Osteoporosis sering terjadi pada tulang belakang, tulang panggul, pergelangan, dan paha. Tidak jarang seseorang mengalami patah tulang hanya karena menuruni tangga rumah, seakan tidak percaya bahwa hanya melakukan aktifitas yang relatif ringan. Pola hidup yang salah juga dapat menjadi salah satu penyebab atau faktor resiko terjadi osteoporosis. Pola makan, dalam hal makanan terdapat 2 unsur mineral dan vitamin yang berfungsi untuk pembentukan tulang yaitu Kalsium dan vitamin D.

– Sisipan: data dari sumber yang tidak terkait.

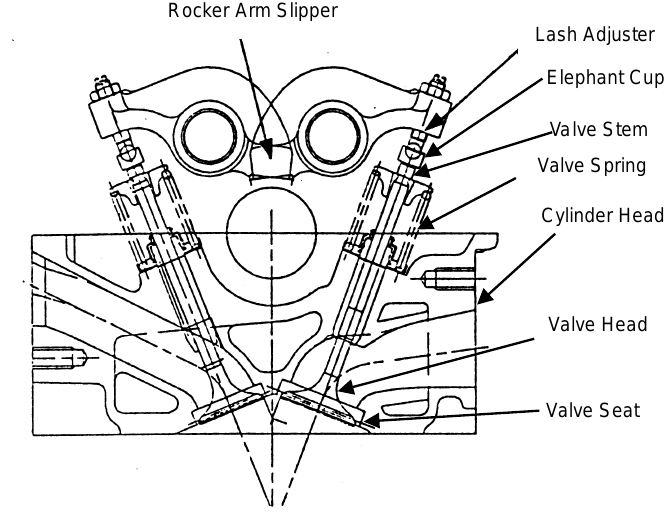
Fig. 5. Valve train system and cylinder head of the 2.0 litre, in-line 4 cylinder engine used in this test.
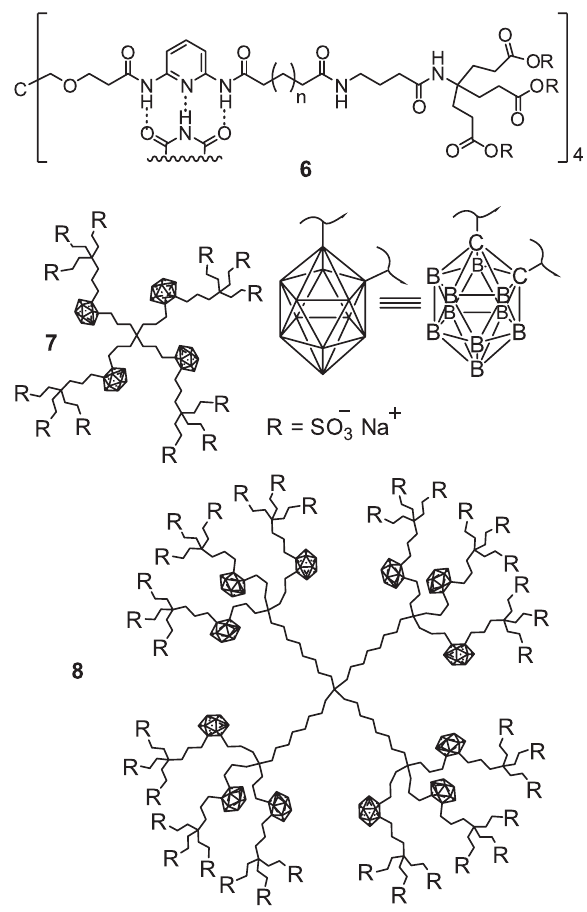
FIGURE 5 – Modification of the dendritic framework can easily facilitate drug delivery and cancer therapies [Newkome, G. R.; Moorefield, C. N.; Keith, J. M.; Baker, G. R.; Escamilla, G. H. Angew. Chem. Int. Ed. Engl. , v.33, p.666-668, 1994 – Redrawn with permission of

Orang yang suka mengkonsumsi serat berlebih dapat terkena osteoporosis, dikarenakan serat berlebih mengganggu penyerapan mineral terutama kasium dan sejumlah vitamin. Penggunaan obat-obatan tertentu secara berlebih dalam jangka waktu lama (antacid, diuretic, heparin, tetrasiklin) juga dapat menghambat penyerapan kalsium, bila terpaksa harus menggunakannya, sebaiknya dibarengi dengan pemberian obat penambah kalsium.

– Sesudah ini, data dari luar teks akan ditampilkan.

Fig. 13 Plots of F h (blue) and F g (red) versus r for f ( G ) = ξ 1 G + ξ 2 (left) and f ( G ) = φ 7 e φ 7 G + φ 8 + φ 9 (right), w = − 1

Rokok, alkohol, teh, kopi, minuman bersoda dapat menghambat penyerapan kalsium. Meskipun bukan untuk mengobati osteoporosis, kalsium sangat diperlukan oleh tubuh. Setiap orang mempunyai kebutuhan kalsium yang berbeda, tergantung usia. Kebutuhan kalsium perorang kurang lebih berkisar antara 1000 – 1300 mg. Pada usia memasuki menopause, kebutuhan akan kalsium menigkat. Perlu diingat bahwa meskipun yang diperlukan adalah mineral (kalsium) tetapi agar mudah dicerna oleh tubuh kalsium memerlukan vitamin D (bisa didapat dari kulit yang terpapar sinar matahari, makanan seperti susu, kuning telur, ikan laut, hati, maupun suplemen vitamin D).
Apabila tubuh tidak mampu menyerap kalsium dari makanan yang kita makan, akibatnya tubuh terpaksa mengambil kalsium dari tulang. Osteoporosis dapat dihambat dengan cara memaksimalkan pembentukan massa tulang pada masa remaja, caranya dengan mengkonsumsi kalsium dalam jumlah cukup olahraga teratur dan mengubah kebiasaan makan. Beberapa faktor resiko timbulnya osteoporosis, yaitu:
1. Umur
2. Ras, kulit putih mempunyai resiko yang tinggi.
3. Jenis kelamin, wanita lebih beresiko dibanding pria.
4. Makanan, misal: kekurangan kalsium.
5. Obat-obatan, misal: kortikosteroid.
6. Merokok dan alkohol, akan meningkatkan resiko osteoporosis.
7. Penyakit kronik tertentu, seperti penyakit hati, ginjal, saluran pencernaan.
8. Imobilisasi (tidak bergerak) dalam jangka waktu lama, juga akan meningkatkan resiko osteoporosis.
Kita harus waspada terhadap kemungkinan osteoporosis apabila menemukan:
1. Patah tulang akibat trauma ringan.
2. Tubuh makin pendek atau makin bongkok.
3. Nyeri tulang merata.
4. Ditemukan gambaran radiologist yang khas.
Pemeriksaan penunjang:
– Pemeriksaan radiolohik (Rontgen).
– Pemeriksaan USG.
– Pemeriksaan densitometri.
– Pemeriksaan yang paling akurat adalah DXA (Dual-energy X-ray Absorptiometry). Pemeriksaan ini aman dan tidak menimbulkan nyeri, proses pemeriksaan dilakukan dalam 5 – 15 menit.
DXA sangat berguna untuk:
– Wanita yang memiliki resiko tinggi osteoporosis,
– Penderita yang didiagnosis belum pasti.
Pencegahan osteoporosis
1. Mengurangi penggunaan kortikosteroid.
2. Mengurangi berat badan (bila obesitas).
3. Kurangi latihan fisik yang berat.
4. Hentikan kebiasaan merokok dan minum alkohol.
5. Mempertahankan atau meningkatkan kepadatan tulang dengan mengkonsumsi kalsium dan vitamin D dalam jumlah yang cukup.
6. Melakukan olahraga seperti berjalan dan menaiki tangga.
7. Mengkonsumsi obat-obatan, untuk keadaan tertentu (seperti pada wanita menopause).
8. Dapat juga dengan therapy tambahan (therapy ozon), untuk meningkatkan sistem pertahanan tubuh akibat efek imunosupersif dan kortikosteroid.
Saat ini telah ditemukan preparat untuk menghambat atau mencegah osteoporosis yakni yang berisi Alendronate Sodium, berbentuk tablet, yang hanya perlu dikonsumsi 1 x seminggu.
Tapi bagaimanapun pencegahan sedini mungkin akan lebih aman dibandingkan akibat yang akan didapat. Semoga bermanfaat!!